Forget the carbon tax, boat people, earthquakes, dust clouds and Piers Akerman. Here’s the big issue of the day – the anti-π movement, π being the famous ratio of a circle’s circumference to its diameter.
I know! I was aghast as well. Who could possible be anti-π ? In fact the world of mathematics is reeling from the schism in its ranks.
For those who’ve been hibernating in a cave for a year or so, the trouble started with the Tau Manifesto. In a nutshell, the Tau movement decided that our beloved π (there, I’ve nailed my colours to the mast), is actually the wrong constant to be using, and it should be Tau (τ), which is defined at 2π .
Why? I hear you ask. Well as far as I can figure out, it’s to simplify the various formulae in the mathematical world. There is also a philosophical argument that it’s more meaningful to take the ratio of circumference to radius, but I don’t buy it.
In response to the Tau manifesto, we now the have Pi Manifesto, which gives the truth of the holy number, which is writ in the very geometry of the universe – at least for Euclidean space.

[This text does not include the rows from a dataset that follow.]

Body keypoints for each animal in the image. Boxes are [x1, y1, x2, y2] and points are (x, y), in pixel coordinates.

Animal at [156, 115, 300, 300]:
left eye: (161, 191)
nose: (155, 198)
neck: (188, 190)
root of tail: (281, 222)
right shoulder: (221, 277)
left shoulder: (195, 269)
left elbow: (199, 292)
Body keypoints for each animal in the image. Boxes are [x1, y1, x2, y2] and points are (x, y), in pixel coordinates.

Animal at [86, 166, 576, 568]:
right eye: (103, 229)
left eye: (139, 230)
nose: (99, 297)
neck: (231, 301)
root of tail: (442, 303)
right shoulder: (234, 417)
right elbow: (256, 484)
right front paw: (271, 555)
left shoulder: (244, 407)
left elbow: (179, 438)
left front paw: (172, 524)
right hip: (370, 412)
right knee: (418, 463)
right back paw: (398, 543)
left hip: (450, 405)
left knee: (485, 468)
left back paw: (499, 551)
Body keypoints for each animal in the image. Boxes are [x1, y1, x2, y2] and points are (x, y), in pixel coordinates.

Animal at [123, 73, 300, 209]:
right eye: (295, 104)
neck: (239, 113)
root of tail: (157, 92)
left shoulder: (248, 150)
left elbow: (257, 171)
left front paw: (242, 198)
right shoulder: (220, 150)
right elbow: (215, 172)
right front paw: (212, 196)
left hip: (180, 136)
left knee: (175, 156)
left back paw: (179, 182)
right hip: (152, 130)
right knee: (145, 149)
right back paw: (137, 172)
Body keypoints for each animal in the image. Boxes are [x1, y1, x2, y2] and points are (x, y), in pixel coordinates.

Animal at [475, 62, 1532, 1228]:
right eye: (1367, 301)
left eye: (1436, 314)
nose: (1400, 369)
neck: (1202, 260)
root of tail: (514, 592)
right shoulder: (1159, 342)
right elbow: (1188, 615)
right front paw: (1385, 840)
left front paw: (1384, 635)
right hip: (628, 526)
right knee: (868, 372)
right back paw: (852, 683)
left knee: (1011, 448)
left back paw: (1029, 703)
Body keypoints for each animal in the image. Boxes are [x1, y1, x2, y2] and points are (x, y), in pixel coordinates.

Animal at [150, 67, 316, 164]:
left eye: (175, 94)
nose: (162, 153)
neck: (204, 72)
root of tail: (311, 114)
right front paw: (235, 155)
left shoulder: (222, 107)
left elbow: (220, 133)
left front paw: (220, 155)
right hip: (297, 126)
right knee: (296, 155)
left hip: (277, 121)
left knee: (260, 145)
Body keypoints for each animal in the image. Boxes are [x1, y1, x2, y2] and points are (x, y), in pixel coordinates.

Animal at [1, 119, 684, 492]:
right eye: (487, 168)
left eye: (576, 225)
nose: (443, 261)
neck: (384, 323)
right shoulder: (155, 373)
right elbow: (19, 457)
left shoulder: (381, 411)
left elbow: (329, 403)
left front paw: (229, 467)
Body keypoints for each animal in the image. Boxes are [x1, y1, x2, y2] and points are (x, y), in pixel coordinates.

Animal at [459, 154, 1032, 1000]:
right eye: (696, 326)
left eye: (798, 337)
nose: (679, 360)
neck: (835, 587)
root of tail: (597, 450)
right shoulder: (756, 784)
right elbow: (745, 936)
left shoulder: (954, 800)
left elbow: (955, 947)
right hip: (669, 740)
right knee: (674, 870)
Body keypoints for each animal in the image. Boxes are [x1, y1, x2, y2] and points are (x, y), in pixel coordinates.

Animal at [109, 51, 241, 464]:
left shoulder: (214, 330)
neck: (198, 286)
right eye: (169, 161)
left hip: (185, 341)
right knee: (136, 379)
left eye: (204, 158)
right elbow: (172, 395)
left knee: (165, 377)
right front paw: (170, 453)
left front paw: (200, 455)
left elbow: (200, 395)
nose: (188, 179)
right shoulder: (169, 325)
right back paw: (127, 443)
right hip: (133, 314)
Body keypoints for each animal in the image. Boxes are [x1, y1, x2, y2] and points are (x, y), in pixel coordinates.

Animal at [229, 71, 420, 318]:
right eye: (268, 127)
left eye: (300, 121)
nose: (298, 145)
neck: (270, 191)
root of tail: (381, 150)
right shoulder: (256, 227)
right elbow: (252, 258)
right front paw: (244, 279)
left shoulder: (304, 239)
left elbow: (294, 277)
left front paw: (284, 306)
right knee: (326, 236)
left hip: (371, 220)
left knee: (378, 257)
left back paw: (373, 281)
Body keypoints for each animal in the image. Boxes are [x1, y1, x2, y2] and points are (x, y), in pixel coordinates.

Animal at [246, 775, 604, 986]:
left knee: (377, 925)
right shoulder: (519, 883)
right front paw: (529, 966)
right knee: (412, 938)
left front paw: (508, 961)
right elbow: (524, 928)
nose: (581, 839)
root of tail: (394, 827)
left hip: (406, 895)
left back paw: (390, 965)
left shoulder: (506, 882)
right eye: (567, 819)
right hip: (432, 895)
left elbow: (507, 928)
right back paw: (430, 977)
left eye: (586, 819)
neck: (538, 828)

I’m sure after you’ve had a chance to read it, you’ll be convinced.
And my favourite quote on the subject comes from mathematician Siddhartha Gadgil, who says:
“The whole notion of replacing π by 2π is silly since we all are very comfortable with π and multiplication by two.”
So, you Tauists, what is it you have difficulty with: π itself, or, operations involving 2?